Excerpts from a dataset
***

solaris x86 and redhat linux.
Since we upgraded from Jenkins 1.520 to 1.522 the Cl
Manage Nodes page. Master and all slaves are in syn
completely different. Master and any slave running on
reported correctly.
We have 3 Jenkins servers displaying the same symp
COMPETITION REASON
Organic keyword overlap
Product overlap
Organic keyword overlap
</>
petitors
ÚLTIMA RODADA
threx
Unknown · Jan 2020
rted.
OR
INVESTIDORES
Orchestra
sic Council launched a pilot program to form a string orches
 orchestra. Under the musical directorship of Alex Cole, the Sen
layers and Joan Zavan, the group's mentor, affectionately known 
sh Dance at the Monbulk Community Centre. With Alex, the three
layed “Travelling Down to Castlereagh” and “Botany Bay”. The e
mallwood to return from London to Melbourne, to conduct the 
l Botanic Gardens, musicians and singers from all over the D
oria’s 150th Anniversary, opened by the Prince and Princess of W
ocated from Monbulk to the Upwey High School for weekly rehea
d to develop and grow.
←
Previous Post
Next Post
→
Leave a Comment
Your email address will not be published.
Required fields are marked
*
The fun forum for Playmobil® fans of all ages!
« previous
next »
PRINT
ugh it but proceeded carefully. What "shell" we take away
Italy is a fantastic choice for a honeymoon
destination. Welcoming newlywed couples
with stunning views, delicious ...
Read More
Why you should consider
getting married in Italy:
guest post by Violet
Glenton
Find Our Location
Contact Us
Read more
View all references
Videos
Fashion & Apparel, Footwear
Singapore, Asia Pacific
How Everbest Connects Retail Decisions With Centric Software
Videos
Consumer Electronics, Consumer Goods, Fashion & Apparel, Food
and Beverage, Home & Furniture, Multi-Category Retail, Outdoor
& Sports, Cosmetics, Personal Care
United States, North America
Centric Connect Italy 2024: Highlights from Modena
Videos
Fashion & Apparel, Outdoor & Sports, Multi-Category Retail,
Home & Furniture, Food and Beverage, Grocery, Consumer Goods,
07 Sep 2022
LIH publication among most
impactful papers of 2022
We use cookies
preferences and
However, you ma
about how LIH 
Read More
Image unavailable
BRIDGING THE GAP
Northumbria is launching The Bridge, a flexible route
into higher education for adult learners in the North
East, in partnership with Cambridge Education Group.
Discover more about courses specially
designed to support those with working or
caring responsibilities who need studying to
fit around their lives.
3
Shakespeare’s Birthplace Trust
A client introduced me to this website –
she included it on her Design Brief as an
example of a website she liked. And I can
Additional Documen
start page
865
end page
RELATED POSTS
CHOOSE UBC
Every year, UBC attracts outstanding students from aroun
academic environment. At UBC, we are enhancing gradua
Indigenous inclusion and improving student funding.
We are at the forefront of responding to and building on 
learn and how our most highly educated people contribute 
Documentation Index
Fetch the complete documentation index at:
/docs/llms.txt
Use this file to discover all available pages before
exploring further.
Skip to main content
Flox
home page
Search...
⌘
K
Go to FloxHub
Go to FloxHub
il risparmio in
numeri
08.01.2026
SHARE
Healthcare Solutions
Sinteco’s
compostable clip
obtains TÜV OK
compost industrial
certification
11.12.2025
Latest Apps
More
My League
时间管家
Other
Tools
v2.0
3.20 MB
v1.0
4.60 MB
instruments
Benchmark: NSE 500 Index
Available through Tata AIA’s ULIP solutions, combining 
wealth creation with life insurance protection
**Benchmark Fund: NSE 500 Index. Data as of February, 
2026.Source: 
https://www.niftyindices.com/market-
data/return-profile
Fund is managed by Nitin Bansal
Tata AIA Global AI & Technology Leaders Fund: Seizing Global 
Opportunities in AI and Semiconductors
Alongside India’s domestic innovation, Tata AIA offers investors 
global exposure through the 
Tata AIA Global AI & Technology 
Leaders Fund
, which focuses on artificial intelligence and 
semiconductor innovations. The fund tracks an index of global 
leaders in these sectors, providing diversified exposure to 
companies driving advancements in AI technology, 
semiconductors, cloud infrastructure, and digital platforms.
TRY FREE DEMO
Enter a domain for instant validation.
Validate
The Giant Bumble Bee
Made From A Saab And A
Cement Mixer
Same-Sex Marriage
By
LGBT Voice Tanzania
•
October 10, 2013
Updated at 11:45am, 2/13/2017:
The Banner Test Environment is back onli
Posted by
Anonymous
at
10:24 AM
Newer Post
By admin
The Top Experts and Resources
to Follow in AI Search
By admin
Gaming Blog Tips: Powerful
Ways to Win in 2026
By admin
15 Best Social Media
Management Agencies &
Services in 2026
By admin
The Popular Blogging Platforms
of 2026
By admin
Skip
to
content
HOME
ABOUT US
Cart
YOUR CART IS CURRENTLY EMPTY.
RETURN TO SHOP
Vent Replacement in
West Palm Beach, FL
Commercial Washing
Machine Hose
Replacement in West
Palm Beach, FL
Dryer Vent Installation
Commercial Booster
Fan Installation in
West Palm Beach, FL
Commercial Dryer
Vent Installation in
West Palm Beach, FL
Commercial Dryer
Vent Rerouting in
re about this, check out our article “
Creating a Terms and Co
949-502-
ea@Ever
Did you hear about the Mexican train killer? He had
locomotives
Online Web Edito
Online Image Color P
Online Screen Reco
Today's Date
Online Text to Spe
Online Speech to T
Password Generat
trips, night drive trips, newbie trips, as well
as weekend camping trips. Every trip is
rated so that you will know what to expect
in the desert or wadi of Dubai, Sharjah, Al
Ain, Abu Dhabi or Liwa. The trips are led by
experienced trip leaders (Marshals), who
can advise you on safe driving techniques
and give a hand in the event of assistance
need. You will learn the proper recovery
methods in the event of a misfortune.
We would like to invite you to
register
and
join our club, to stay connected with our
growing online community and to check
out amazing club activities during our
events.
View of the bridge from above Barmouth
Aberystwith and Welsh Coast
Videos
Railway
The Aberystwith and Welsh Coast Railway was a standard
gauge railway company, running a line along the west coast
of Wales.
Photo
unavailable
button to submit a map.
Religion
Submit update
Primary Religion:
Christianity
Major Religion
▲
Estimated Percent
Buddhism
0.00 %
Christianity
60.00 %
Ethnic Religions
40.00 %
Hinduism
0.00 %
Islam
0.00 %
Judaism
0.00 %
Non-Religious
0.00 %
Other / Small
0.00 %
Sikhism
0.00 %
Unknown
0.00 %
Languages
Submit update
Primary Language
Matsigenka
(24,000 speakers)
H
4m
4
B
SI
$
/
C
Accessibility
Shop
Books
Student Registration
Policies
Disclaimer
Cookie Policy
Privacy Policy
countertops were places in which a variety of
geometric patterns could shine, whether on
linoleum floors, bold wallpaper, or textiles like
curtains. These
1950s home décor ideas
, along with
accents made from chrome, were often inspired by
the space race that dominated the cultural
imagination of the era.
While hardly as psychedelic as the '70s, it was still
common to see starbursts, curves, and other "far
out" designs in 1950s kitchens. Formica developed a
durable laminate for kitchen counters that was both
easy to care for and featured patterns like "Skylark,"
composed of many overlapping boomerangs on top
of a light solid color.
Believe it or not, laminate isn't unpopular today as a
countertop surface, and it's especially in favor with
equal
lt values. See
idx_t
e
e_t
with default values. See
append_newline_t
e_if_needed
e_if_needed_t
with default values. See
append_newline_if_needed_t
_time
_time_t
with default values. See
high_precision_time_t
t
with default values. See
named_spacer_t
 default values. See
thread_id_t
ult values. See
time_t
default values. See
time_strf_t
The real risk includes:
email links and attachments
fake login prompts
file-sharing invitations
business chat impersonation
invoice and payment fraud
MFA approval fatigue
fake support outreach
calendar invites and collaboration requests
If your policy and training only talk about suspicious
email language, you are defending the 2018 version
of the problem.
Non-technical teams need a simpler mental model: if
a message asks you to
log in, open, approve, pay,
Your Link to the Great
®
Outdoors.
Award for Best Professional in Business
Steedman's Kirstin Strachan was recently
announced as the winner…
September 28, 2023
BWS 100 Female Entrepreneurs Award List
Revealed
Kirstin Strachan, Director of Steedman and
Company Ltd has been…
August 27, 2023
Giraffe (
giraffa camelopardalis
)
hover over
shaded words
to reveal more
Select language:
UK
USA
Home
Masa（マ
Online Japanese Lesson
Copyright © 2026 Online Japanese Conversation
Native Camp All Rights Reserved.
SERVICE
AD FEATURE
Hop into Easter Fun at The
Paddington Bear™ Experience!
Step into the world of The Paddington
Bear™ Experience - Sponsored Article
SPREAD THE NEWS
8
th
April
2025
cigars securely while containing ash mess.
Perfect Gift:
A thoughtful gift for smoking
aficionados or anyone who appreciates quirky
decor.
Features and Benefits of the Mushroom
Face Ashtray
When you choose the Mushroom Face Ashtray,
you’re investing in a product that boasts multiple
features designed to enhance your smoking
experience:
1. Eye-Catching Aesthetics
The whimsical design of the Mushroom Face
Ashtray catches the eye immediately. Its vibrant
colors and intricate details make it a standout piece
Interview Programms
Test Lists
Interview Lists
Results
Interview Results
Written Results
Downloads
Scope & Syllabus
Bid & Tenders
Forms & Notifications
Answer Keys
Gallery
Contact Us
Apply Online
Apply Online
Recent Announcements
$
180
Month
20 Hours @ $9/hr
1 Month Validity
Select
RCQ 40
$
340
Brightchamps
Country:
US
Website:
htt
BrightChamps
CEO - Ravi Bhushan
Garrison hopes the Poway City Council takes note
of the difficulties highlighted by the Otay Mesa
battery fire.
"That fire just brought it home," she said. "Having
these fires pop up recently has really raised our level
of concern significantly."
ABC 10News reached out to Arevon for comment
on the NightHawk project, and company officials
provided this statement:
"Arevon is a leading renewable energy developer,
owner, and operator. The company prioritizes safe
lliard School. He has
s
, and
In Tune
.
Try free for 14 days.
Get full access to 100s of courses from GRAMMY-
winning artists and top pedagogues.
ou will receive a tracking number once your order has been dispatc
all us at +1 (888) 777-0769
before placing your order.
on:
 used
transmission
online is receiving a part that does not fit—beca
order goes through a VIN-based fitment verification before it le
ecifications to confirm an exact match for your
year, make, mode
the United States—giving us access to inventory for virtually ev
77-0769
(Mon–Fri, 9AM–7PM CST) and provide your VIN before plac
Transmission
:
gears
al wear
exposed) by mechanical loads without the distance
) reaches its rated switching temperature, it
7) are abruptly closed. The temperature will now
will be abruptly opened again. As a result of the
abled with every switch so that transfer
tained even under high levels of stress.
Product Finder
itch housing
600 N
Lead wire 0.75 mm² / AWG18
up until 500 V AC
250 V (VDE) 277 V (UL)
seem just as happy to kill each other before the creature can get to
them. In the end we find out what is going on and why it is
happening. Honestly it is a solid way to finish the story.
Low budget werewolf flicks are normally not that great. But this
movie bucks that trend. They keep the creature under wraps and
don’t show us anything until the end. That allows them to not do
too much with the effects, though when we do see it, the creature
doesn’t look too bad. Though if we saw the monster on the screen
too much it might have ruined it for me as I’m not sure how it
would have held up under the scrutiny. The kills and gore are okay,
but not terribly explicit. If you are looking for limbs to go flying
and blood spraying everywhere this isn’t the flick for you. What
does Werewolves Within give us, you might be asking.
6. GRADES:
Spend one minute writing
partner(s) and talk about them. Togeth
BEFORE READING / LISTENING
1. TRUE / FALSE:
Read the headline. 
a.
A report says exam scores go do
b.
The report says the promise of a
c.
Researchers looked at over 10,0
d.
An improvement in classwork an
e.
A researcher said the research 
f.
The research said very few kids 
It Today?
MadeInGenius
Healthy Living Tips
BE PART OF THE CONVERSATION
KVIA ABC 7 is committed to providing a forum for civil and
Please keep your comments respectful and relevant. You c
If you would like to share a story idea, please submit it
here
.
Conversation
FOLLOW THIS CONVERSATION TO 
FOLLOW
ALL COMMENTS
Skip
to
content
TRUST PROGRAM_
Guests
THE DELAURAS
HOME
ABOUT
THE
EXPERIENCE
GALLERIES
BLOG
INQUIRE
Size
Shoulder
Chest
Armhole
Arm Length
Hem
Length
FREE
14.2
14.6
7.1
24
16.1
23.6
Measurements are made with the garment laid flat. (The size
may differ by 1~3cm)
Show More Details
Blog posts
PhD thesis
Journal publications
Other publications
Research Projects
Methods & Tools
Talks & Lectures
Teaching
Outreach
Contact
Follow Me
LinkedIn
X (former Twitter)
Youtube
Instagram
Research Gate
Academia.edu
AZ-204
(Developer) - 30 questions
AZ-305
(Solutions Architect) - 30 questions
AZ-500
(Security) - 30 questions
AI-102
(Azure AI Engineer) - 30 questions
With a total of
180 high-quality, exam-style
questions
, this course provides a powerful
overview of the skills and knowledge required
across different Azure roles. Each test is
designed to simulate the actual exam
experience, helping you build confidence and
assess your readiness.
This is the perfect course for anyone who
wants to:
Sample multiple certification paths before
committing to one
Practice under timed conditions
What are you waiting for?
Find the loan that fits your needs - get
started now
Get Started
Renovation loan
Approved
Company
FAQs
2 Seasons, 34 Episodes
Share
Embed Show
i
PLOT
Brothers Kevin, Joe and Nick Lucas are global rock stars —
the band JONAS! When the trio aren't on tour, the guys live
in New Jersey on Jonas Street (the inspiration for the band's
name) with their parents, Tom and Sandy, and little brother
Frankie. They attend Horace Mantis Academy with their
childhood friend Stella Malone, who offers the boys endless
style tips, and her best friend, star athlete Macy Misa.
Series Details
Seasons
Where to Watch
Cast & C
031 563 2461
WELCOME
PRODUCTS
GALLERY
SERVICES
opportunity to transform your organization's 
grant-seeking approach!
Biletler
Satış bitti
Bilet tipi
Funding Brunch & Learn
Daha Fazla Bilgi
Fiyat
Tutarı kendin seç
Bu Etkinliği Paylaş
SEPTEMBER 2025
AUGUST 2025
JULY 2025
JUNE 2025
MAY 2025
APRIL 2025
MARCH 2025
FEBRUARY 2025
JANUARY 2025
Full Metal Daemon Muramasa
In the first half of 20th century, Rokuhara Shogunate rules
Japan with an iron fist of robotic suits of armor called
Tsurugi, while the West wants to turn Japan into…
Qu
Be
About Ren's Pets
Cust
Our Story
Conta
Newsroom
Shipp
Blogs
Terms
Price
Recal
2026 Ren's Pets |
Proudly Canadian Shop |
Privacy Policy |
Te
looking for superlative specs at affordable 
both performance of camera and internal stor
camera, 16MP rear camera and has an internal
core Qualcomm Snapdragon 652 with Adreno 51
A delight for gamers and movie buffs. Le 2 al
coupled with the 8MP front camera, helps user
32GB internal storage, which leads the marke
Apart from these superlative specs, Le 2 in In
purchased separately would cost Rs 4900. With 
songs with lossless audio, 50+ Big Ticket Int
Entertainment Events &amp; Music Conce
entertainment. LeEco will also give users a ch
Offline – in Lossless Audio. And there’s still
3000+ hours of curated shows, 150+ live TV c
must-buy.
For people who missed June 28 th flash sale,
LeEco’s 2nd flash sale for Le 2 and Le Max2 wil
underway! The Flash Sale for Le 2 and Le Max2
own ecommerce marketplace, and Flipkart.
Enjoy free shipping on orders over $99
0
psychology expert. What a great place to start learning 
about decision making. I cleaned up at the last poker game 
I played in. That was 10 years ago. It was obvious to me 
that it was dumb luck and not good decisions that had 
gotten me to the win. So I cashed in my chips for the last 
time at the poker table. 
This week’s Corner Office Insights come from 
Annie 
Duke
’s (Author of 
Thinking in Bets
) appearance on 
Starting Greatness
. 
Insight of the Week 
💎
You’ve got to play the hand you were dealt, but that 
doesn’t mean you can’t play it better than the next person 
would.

***

**GOAL OF THE EXERCISE**: Given the records above, return exactly the lines starting at the line containing "Written Results" and ending at the line containing "before placing your order.", including both.

**PROBLEM SOLUTION**:
Written Results
Downloads
Scope & Syllabus
Bid & Tenders
Forms & Notifications
Answer Keys
Gallery
Contact Us
Apply Online
Apply Online
Recent Announcements
$
180
Month
20 Hours @ $9/hr
1 Month Validity
Select
RCQ 40
$
340
Brightchamps
Country:
US
Website:
htt
BrightChamps
CEO - Ravi Bhushan
Garrison hopes the Poway City Council takes note
of the difficulties highlighted by the Otay Mesa
battery fire.
"That fire just brought it home," she said. "Having
these fires pop up recently has really raised our level
of concern significantly."
ABC 10News reached out to Arevon for comment
on the NightHawk project, and company officials
provided this statement:
"Arevon is a leading renewable energy developer,
owner, and operator. The company prioritizes safe
lliard School. He has
s
, and
In Tune
.
Try free for 14 days.
Get full access to 100s of courses from GRAMMY-
winning artists and top pedagogues.
ou will receive a tracking number once your order has been dispatc
all us at +1 (888) 777-0769
before placing your order.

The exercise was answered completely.